= Health in the Cayman Islands =

In 2003, the Cayman Islands became the first country in the world to mandate health insurance for all residents. There are four hospitals in the Cayman Islands. Grand Cayman is home to the private Health City Cayman Islands, as well as the Chrissie Tomlinson Memorial Hospital. The public hospitals are the Cayman Islands Hospital (commonly known as the George Town Hospital); and Faith Hospital on Cayman Brac.

==Resources==
Emergency Medical Services are provided by paramedics and Emergency Medical Technicians using ambulances based in George Town, West Bay and North Side in Grand Cayman and in Cayman Brac. EMS is managed by the Government's Health Services Authority.

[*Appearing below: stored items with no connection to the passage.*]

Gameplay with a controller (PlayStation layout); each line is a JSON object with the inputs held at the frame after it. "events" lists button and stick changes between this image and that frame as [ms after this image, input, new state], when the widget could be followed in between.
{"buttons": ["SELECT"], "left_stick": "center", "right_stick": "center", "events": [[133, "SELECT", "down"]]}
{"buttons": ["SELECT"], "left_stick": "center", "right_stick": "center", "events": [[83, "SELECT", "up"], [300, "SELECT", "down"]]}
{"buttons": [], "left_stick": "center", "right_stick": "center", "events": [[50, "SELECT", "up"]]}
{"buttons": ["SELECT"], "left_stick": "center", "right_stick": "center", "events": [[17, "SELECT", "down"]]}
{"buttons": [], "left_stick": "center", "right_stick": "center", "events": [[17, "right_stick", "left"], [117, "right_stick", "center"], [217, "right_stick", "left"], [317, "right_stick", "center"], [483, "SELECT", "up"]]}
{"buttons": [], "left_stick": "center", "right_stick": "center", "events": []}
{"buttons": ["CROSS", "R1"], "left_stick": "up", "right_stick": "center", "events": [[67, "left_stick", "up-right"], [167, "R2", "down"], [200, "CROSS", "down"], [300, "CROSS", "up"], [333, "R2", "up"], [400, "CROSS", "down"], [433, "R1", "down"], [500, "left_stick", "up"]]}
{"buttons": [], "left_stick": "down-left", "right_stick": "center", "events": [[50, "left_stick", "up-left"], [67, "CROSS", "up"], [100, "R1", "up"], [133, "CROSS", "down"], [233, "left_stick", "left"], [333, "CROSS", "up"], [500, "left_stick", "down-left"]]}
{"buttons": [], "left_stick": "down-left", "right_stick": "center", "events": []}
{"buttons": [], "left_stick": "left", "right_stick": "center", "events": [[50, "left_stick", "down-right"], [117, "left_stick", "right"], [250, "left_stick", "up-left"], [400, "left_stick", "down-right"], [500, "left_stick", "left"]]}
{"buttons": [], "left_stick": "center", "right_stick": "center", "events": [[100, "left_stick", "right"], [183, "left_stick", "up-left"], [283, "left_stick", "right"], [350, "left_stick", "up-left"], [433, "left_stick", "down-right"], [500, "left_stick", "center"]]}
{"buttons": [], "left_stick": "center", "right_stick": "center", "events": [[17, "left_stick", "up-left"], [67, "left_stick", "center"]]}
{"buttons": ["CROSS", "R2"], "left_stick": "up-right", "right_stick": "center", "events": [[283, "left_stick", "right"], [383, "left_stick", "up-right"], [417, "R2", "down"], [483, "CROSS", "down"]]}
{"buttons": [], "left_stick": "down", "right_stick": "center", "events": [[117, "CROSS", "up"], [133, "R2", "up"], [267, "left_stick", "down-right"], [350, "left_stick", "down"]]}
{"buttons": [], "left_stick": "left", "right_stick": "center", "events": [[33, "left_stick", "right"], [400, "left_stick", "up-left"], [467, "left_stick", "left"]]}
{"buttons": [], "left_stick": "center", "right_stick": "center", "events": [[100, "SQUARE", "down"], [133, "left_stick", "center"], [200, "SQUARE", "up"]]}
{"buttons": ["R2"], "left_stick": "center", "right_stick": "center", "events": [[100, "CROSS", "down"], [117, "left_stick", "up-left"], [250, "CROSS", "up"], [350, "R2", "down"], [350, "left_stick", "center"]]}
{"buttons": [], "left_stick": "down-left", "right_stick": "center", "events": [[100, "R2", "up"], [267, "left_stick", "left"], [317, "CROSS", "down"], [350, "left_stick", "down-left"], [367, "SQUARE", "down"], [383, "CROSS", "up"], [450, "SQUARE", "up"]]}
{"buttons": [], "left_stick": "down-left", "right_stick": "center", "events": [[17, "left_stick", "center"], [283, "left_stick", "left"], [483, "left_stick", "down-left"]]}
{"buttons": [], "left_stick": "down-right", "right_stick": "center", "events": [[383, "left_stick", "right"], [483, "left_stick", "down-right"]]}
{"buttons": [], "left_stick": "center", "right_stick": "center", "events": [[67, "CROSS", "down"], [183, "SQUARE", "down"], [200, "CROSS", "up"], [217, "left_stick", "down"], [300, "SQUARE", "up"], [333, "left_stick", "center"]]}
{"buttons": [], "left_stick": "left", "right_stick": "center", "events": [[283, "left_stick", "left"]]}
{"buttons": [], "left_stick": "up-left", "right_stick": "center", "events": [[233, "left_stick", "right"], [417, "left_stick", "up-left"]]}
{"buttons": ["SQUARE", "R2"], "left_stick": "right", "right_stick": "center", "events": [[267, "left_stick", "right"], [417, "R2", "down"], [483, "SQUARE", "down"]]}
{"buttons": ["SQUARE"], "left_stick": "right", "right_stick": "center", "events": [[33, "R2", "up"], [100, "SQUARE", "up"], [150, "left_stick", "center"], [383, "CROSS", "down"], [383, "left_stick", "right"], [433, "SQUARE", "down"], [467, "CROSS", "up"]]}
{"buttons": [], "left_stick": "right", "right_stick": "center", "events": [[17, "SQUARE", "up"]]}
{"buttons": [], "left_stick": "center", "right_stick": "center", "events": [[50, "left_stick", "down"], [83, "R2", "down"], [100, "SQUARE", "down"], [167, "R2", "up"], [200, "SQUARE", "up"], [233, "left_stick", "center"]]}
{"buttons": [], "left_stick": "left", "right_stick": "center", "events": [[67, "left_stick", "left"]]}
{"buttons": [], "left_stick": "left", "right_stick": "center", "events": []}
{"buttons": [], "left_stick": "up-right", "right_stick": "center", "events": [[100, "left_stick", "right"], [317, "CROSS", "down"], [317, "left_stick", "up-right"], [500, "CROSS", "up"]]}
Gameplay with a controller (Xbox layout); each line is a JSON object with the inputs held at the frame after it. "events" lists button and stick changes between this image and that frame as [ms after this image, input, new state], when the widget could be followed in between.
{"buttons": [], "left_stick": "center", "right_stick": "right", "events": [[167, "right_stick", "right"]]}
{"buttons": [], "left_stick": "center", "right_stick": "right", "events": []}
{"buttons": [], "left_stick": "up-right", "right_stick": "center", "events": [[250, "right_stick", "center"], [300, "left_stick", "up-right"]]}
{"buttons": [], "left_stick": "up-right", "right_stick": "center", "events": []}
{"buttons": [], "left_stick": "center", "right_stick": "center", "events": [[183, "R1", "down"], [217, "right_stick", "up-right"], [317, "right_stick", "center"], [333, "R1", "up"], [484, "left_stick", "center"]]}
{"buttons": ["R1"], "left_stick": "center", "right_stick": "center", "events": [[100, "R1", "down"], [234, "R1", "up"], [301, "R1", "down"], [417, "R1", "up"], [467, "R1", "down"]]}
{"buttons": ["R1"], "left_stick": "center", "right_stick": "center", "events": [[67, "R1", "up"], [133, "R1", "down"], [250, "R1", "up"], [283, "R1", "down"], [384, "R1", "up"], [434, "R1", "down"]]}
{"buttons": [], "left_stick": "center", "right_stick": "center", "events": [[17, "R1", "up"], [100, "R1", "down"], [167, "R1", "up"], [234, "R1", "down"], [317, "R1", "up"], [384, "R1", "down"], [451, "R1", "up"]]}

In 2007, a magnetic resonance imaging (MRI) unit was installed at the Chrissie Tomlinson Memorial Hospital, replacing the one destroyed by Hurricane Ivan in 2004. In 2009, a stand-alone open MRI facility was opened. This centre provides MRI, CT, X-ray and DEXA (bone density) scanning. Also housed in this building is the Heart Health Centre, which provides ultrasound, nuclear medicine, echocardiography and cardiac stress testing.

For divers and others in need of hyperbaric oxygen therapy, there is a two-person recompression chamber at the Cayman Islands Hospital on Grand Cayman, run by Cayman Hyperbaric Services. Hyperbaric Services has also built a hyperbaric unit at Faith Hospital in Cayman Brac.